Alle Beteiligten in Erlangen und vor allem auch in Wladimir hätten sich lieber einen Fortgang der Arbeiten in Penkino gewünscht. Aber immerhin kamen in den neuneinhalb Jahren seit Januar 2008 mehr als 4.000 Kinder, manche davon mehrfach, für jeweils zwei Wochen nach Penkino und erfuhren dort liebevolle Zuwendung und Pädagogik in freier Natur. Mir bleibt, allen Beteiligten und Helfer in den Partnerstädten herzlich zu danken sowie alles Gute für die nun in Penkino nicht mehr beschäftigten engagierten Pädagogen, Ärzte und Schwestern zu wünschen.

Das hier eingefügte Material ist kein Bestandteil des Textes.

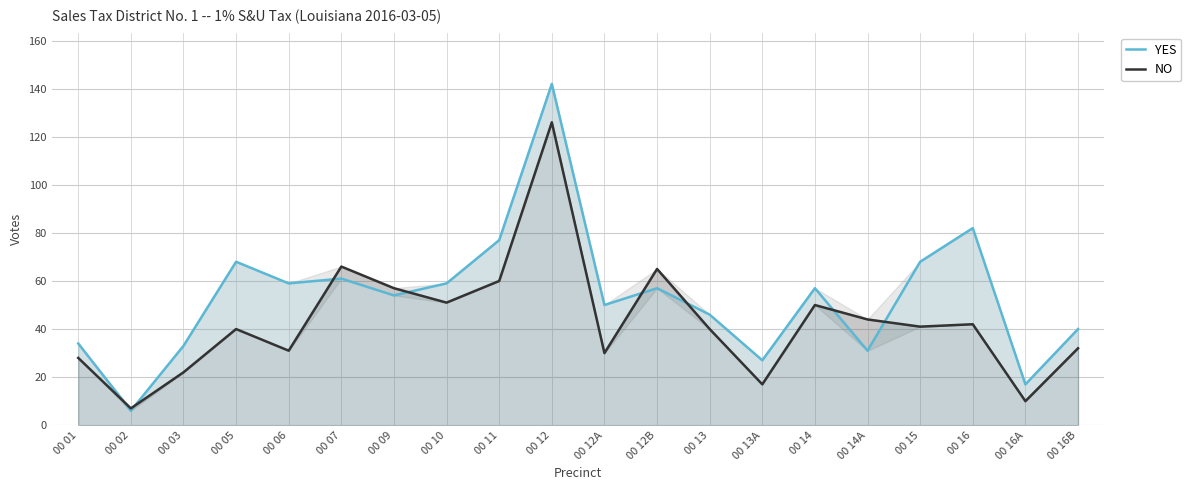

At which category does the chart reach its peak across all series?

00 12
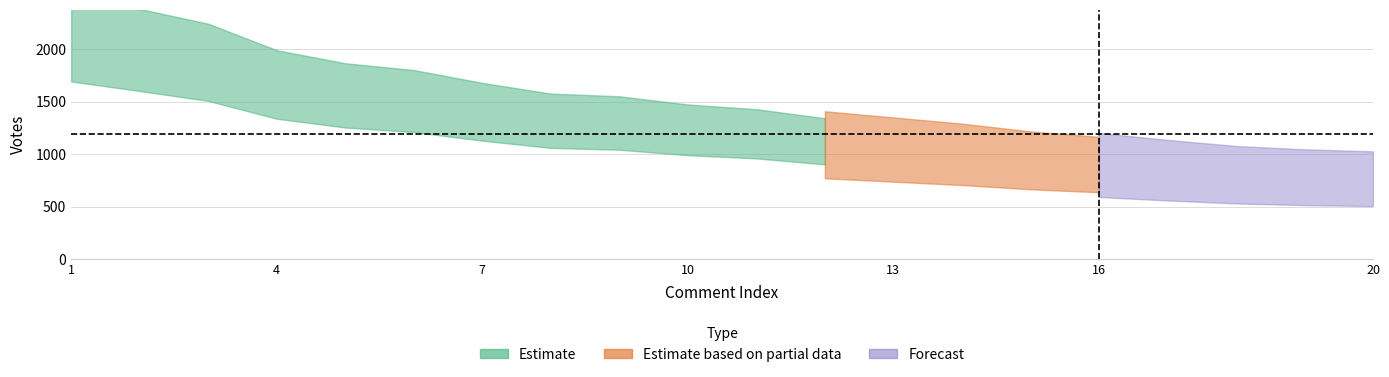

True or false: there are more than 0 points higher than both neighbors.

False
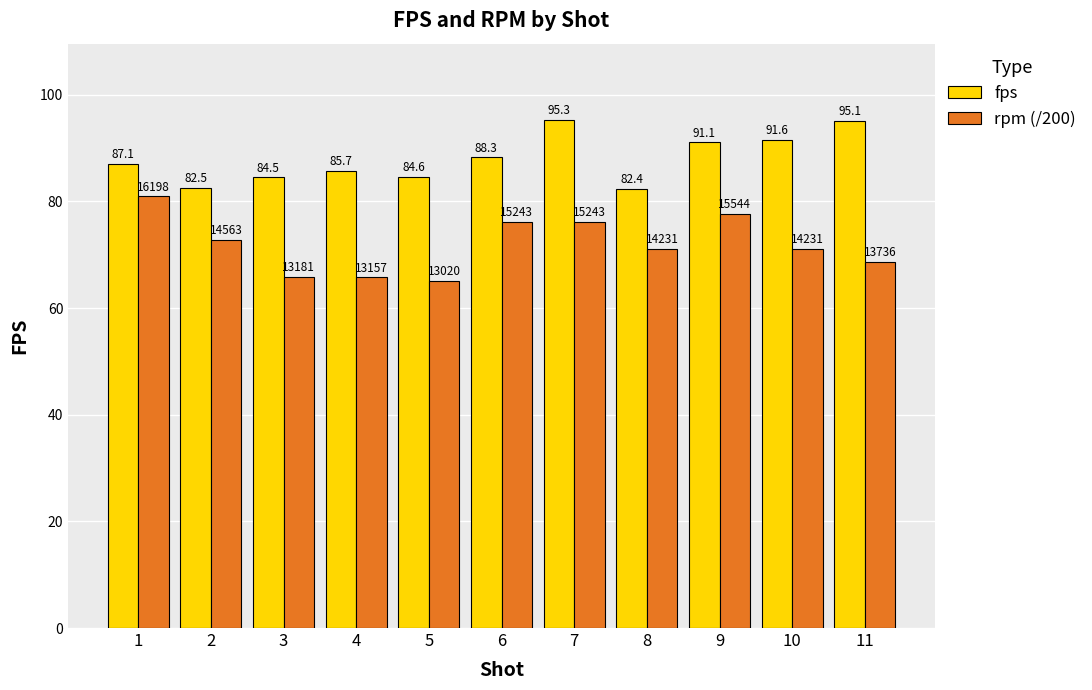

How many bars are there in each group?

2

Durch die Übergabe an das Internat in Luchtonowo konnten wir schließlich die bestimmungsgemäße weitere Verwendung der Geräte und Materialien sicherstellen, der Blaue Himmel hat so zu mindestens vorübergehend eine neue Heimat gefunden. Die Erlanger Wladimir-Freude werden auch diese Einrichtung hilfsbereit begleiten und sicherlich die Psychiatrie Nr. 1 nicht minder unterstützen, wenn es in ein paar Jahren zu einer wie auch immer gearteten Neuauflage kommt.